Instructions to follow: Write every line below out again exactly, images omitted.

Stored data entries
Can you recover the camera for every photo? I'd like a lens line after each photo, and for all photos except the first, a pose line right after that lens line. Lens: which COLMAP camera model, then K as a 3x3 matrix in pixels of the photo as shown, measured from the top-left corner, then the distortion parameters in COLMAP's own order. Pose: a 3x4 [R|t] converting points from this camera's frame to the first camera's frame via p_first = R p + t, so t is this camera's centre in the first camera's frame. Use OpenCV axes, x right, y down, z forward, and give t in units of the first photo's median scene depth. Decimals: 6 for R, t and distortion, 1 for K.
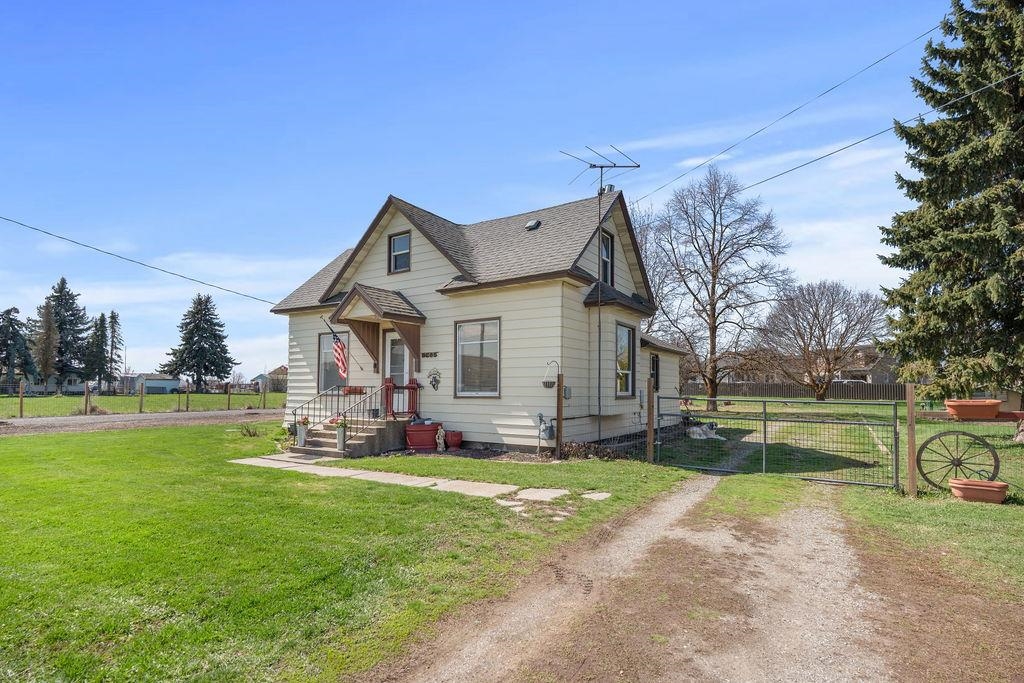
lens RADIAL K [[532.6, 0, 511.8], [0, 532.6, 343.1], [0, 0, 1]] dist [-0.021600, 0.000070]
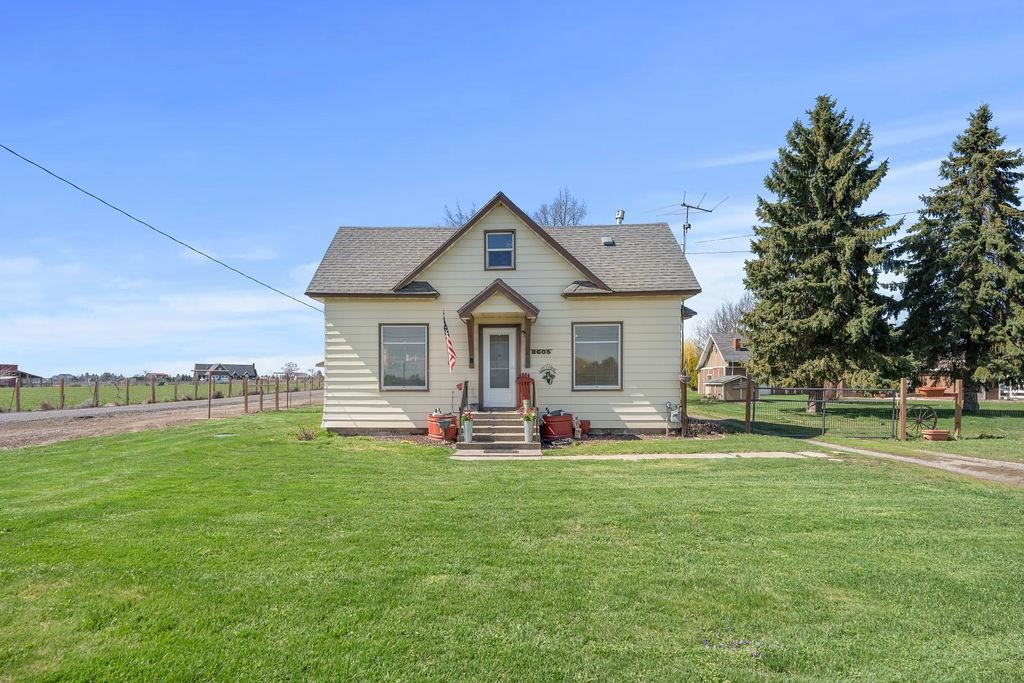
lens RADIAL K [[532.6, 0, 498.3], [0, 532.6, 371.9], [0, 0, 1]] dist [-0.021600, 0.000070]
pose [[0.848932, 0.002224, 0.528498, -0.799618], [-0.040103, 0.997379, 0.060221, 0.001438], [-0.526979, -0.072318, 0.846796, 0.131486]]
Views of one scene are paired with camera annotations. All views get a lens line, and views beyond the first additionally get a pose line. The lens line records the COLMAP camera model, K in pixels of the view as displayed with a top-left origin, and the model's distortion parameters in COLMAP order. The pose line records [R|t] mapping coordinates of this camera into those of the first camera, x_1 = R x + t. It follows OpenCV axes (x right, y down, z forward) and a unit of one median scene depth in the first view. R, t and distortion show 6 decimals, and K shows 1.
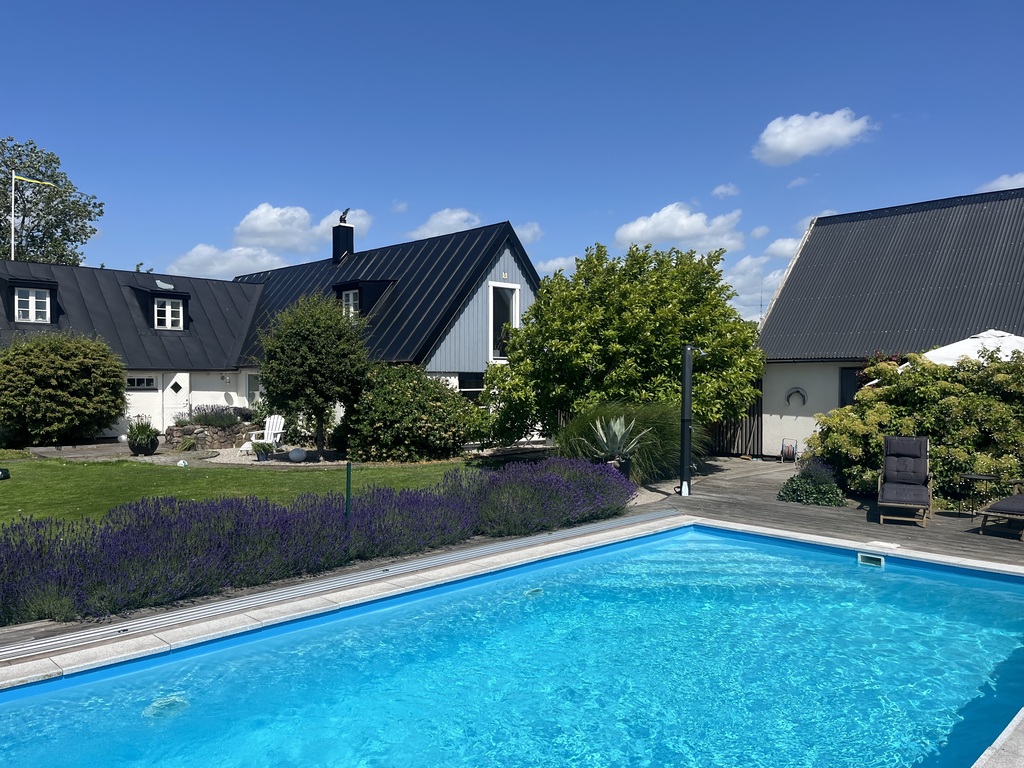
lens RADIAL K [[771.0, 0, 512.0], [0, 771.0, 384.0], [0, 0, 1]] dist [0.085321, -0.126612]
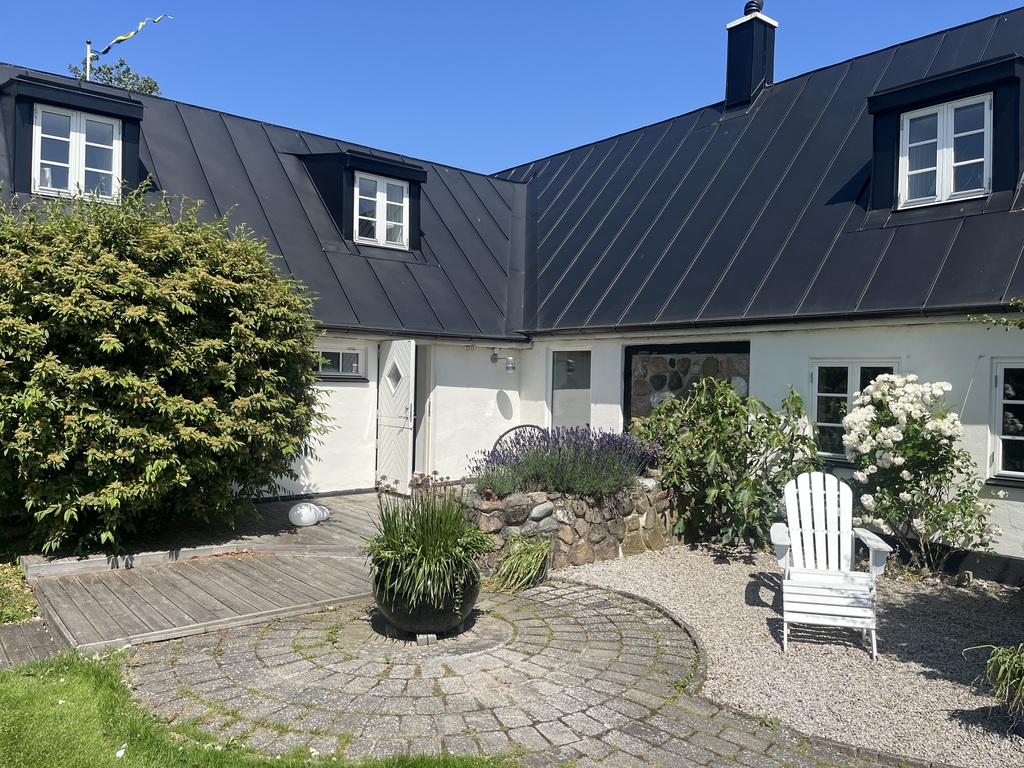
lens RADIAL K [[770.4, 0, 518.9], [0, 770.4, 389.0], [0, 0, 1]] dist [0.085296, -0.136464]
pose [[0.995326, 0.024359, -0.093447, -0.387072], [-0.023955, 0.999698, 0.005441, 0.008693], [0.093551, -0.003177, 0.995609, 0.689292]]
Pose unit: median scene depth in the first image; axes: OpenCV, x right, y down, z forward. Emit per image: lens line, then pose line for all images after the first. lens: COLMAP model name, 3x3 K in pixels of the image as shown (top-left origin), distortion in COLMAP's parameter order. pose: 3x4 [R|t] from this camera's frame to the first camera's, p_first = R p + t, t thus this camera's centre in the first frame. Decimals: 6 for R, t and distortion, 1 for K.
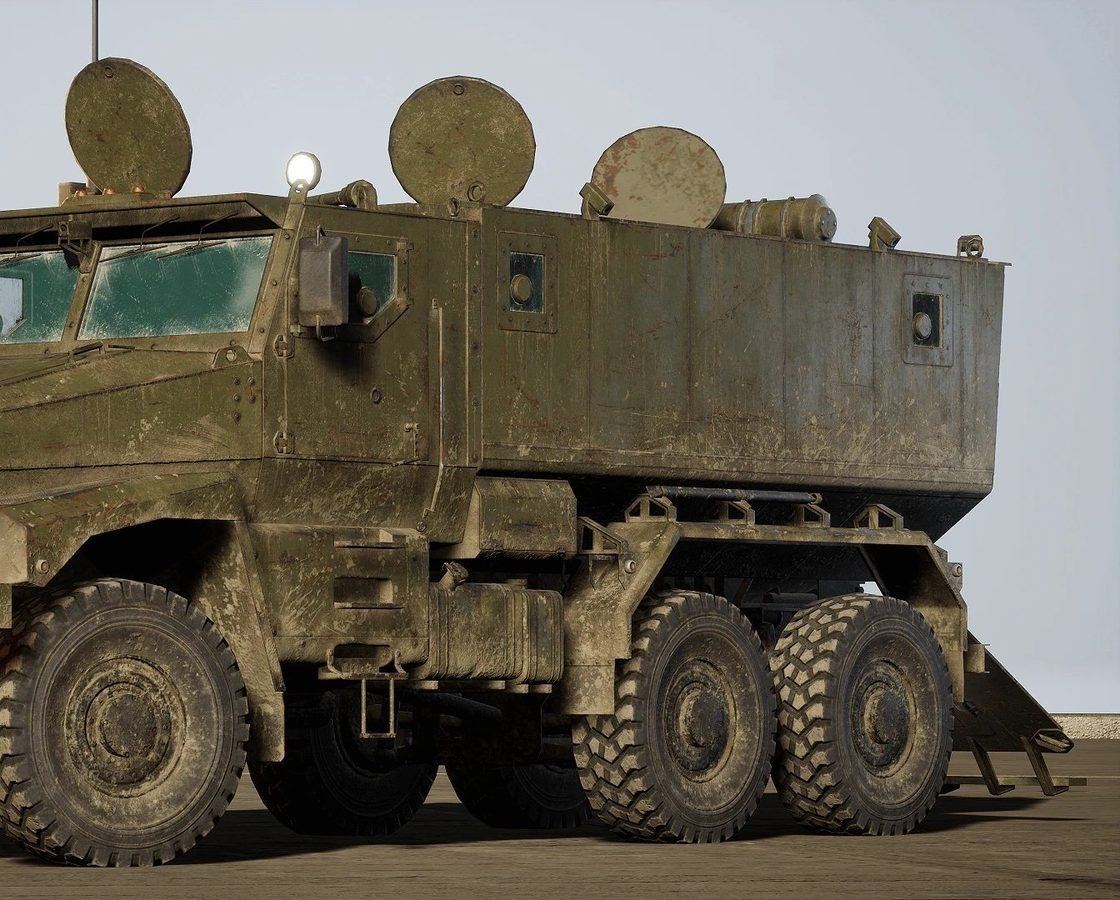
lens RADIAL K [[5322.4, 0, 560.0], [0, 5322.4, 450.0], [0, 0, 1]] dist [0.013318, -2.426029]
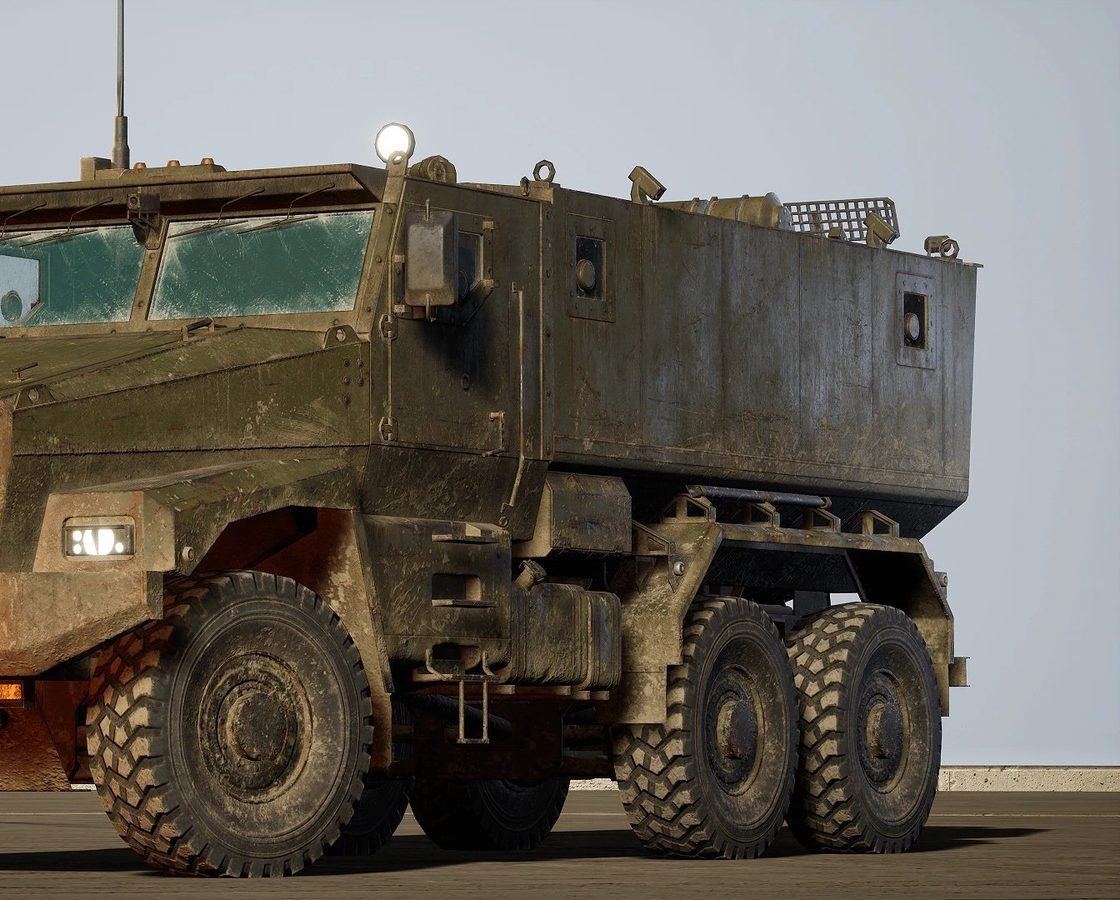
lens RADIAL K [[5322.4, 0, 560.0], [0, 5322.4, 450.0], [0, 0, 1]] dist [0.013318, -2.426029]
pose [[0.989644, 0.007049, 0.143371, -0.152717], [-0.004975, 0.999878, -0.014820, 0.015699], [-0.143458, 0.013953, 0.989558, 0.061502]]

Your solution:
Can you recover the camera for every photo? I'd like a lens line after each photo, and for all photos except the first, a pose line right after that lens line. Lens: which COLMAP camera model, then K as a 3x3 matrix in pixels of the photo as shown, measured from the top-left corner, then the distortion parameters in COLMAP's own order. Pose: a 3x4 [R|t] converting points from this camera's frame to the first camera's frame via p_first = R p + t, so t is this camera's centre in the first camera's frame. Use OpenCV axes, x right, y down, z forward, and give t in units of the first photo's median scene depth. Decimals: 6 for R, t and distortion, 1 for K.
lens RADIAL K [[532.6, 0, 511.8], [0, 532.6, 343.1], [0, 0, 1]] dist [-0.021600, 0.000070]
lens RADIAL K [[532.6, 0, 498.3], [0, 532.6, 371.9], [0, 0, 1]] dist [-0.021600, 0.000070]
pose [[0.848932, 0.002224, 0.528498, -0.799618], [-0.040103, 0.997379, 0.060221, 0.001438], [-0.526979, -0.072318, 0.846796, 0.131486]]
Views of one scene are paired with camera annotations. All views get a lens line, and views beyond the first additionally get a pose line. The lens line records the COLMAP camera model, K in pixels of the view as displayed with a top-left origin, and the model's distortion parameters in COLMAP order. The pose line records [R|t] mapping coordinates of this camera into those of the first camera, x_1 = R x + t. It follows OpenCV axes (x right, y down, z forward) and a unit of one median scene depth in the first view. R, t and distortion show 6 decimals, and K shows 1.
lens RADIAL K [[771.0, 0, 512.0], [0, 771.0, 384.0], [0, 0, 1]] dist [0.085321, -0.126612]
lens RADIAL K [[770.4, 0, 518.9], [0, 770.4, 389.0], [0, 0, 1]] dist [0.085296, -0.136464]
pose [[0.995326, 0.024359, -0.093447, -0.387072], [-0.023955, 0.999698, 0.005441, 0.008693], [0.093551, -0.003177, 0.995609, 0.689292]]
Pose unit: median scene depth in the first image; axes: OpenCV, x right, y down, z forward. Emit per image: lens line, then pose line for all images after the first. lens: COLMAP model name, 3x3 K in pixels of the image as shown (top-left origin), distortion in COLMAP's parameter order. pose: 3x4 [R|t] from this camera's frame to the first camera's, p_first = R p + t, t thus this camera's centre in the first frame. Decimals: 6 for R, t and distortion, 1 for K.
lens RADIAL K [[5322.4, 0, 560.0], [0, 5322.4, 450.0], [0, 0, 1]] dist [0.013318, -2.426029]
lens RADIAL K [[5322.4, 0, 560.0], [0, 5322.4, 450.0], [0, 0, 1]] dist [0.013318, -2.426029]
pose [[0.989644, 0.007049, 0.143371, -0.152717], [-0.004975, 0.999878, -0.014820, 0.015699], [-0.143458, 0.013953, 0.989558, 0.061502]]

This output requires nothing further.